Como defende Monteiro Fernandes, in Direito do Trabalho, Almedina, 14º edição, pag. 582 (…) “é a própria razão de ser da prescrição que é apontada para justificar este regime. Pretende-se evitar, que a possibilidade da punição de uma eventual falta seja mantida como uma ameaça sobre o trabalhador com o objectivo de condicionar o seu comportamento, inclusive a sua capacidade de reclamar e, por outro lado, que o excessivo distanciamento entre a prática da infracção e a aplicação da sanção não se adeque ao carácter e aos fins desta que se consideram ser sobretudo preventivos e não retributivos”.
A infracção disciplinar prescreve ao fim de um ano a contar do momento em que teve lugar, salvo se os factos constituírem igualmente crime, caso em que são aplicáveis os prazos prescricionais da lei penal (cfr. nº 2 do artº 372º).
Quando estejam em causa meros indícios ou suspeitas sobre os factos constitutivos da infracção ou sobre o seu autor, a fim de se apurar se existem dados suficientes que justifiquem a dedução do procedimento disciplinar, haverá lugar a um processo de averiguações, o procedimento prévio de inquérito (art. 412º).
Tanto a comunicação da nota de culpa como a instauração do procedimento prévio de inquérito, interrompem os prazos referidos (art. 411º, n.º 4 e art. 412º).
Para que tal interrupção ocorra é, no entanto, necessário que fique demonstrado que aquele procedimento é necessário para fundamentar a nota de culpa.
No caso dos autos e da consulta do respectivo processo disciplinar resulta inquestionável que a R. empregadora teve, pelo menos, conhecimento das alegadas infracções imputadas ao A. no dia 27 de Maio de 2008.
Por sua vez, também se nos afigura indiscutível que a abertura do procedimento disciplinar foi ordenada por despacho de 13 de Junho de 2008 e que as diligências realizadas antes da elaboração da nota de culpa, ocorreram já no âmbito desse processo disciplinar, o que se retira desde logo da expressão utilizada no respectivo intróito “continuação do processo disciplinar”.
Acresce que os RR. não obstante fazerem alusão na contestação à realização de um procedimento prévio de inquérito não especificaram as diligências que o integraram nem comprovaram a sua existência - no processo disciplinar não é feita qualquer alusão à sua existência -, pelo que não demonstraram que tenha ocorrido a invocada interrupção da invocada caducidade.

MATERIAL FORNECIDO ::
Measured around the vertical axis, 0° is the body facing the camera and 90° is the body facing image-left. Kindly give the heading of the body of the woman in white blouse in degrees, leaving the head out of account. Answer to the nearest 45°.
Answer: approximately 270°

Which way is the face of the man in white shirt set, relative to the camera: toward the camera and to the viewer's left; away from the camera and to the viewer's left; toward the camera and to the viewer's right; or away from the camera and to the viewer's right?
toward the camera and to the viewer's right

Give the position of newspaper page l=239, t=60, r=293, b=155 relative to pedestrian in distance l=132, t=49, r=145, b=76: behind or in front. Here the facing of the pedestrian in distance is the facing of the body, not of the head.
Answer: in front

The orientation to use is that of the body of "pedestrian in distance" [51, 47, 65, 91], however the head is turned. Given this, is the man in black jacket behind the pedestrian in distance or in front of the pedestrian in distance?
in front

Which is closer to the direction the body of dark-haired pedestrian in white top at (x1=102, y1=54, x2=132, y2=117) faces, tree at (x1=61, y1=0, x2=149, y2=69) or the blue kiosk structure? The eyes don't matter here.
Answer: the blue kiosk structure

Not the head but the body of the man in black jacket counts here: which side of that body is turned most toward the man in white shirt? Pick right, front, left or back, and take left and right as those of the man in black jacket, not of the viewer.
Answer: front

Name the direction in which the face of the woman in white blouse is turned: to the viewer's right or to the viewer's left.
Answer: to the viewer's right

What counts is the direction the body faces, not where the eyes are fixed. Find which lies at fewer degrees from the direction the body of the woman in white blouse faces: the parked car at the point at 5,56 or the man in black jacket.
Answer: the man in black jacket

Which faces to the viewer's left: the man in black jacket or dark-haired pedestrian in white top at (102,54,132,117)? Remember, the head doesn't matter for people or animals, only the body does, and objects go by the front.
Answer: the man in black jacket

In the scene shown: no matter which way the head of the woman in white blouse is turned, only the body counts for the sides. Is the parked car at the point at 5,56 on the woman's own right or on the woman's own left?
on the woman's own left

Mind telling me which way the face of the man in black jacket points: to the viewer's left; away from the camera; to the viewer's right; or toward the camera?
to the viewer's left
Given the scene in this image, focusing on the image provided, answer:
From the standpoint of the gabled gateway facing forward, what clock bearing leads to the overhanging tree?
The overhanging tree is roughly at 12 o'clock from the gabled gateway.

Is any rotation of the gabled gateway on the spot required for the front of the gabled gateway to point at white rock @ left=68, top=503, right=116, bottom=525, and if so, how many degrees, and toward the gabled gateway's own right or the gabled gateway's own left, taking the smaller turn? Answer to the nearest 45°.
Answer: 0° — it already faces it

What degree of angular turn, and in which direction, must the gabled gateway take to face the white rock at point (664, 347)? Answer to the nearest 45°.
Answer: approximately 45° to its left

TAREFA A :: No texto sobre a prescrição da infracção disciplinar, altere a parte que começa com as palavras que contêm "Tanto a comunicação" e termina com "e art. 412º).": reproduza-a com "interrompem" trocado por "suspendem".
TAREFA B :: Prossiga o texto sobre a prescrição da infracção disciplinar a partir do ponto em que ele termina.

RESPOSTA ESCRITA A ::
Tanto a comunicação da nota de culpa como a instauração do procedimento prévio de inquérito, suspendem os prazos referidos (art. 411º, n.º 4 e art. 412º).

RESPOSTA ESCRITA B ::
Assim, forçoso será concluir que entre o conhecimento pela R. empregadora da alegada infracção imputada ao A. – que ocorreu em 27 de Maio de 2008 e o recebimento da nota de culpa- que se verificou em 30 de Julho de 2008 (cfr. fls. 12 do processo disciplinar)- decorreram mais de 60 dias e, em consequência, ocorreu a invocada caducidade do direito ao exercício do poder disciplinar da entidade patronal”.
Contra estes argumentos, a recorrente invoca que o prazo de 60 dias apenas começa a decorrer quando o empregador estiver na posse de elementos que lhe permitam aquilatar da autoria da infracção, e que no dia 27 de Maio de 2008 apenas teve conhecimento da infracção e não da autoria da infracção. Na participação feita pelo novo director em 27.5.2008 não se identifica o autor da infracção e a recorrente nunca afirmou que nessa data sabia quem era o autor da infracção. Mais invoca que o ónus de prova da caducidade pertence ao recorrido, como elemento constitutivo da sua defesa, no que tem razão – importa por isso apreciar a prova.
Vejamos: conforme resulta do depoimento da própria testemunha Dr. H…, acima transcrito, o suspeito era o recorrido porque não havia nenhuma avaria técnica e como resulta também dos depoimentos das outras testemunhas ouvidas antes da dedução da nota de culpa, o suspeito era o recorrido. Aliás, é isso mesmo que resulta do primeiro despacho dado no processo disciplinar: atenta a participação e recaindo a suspeita sobre, determina-se a abertura de processo disciplinar – este despacho está datado de 13.6.2008 e é anterior à inquirição das testemunhas, ou seja, a recorrente já suspeitava do recorrido, ainda antes de realizar qualquer diligência probatória ou de investigação. E o que determinou foi a abertura de processo disciplinar e não a realização de processo prévio de inquérito. Não deixa de ser relevante que nenhuma nominação de processo prévio de inquérito exista. Se o empregador realiza diligências probatórias antes da dedução da nota de culpa, isso não significa necessariamente que esteja a conduzir um processo prévio de inquérito.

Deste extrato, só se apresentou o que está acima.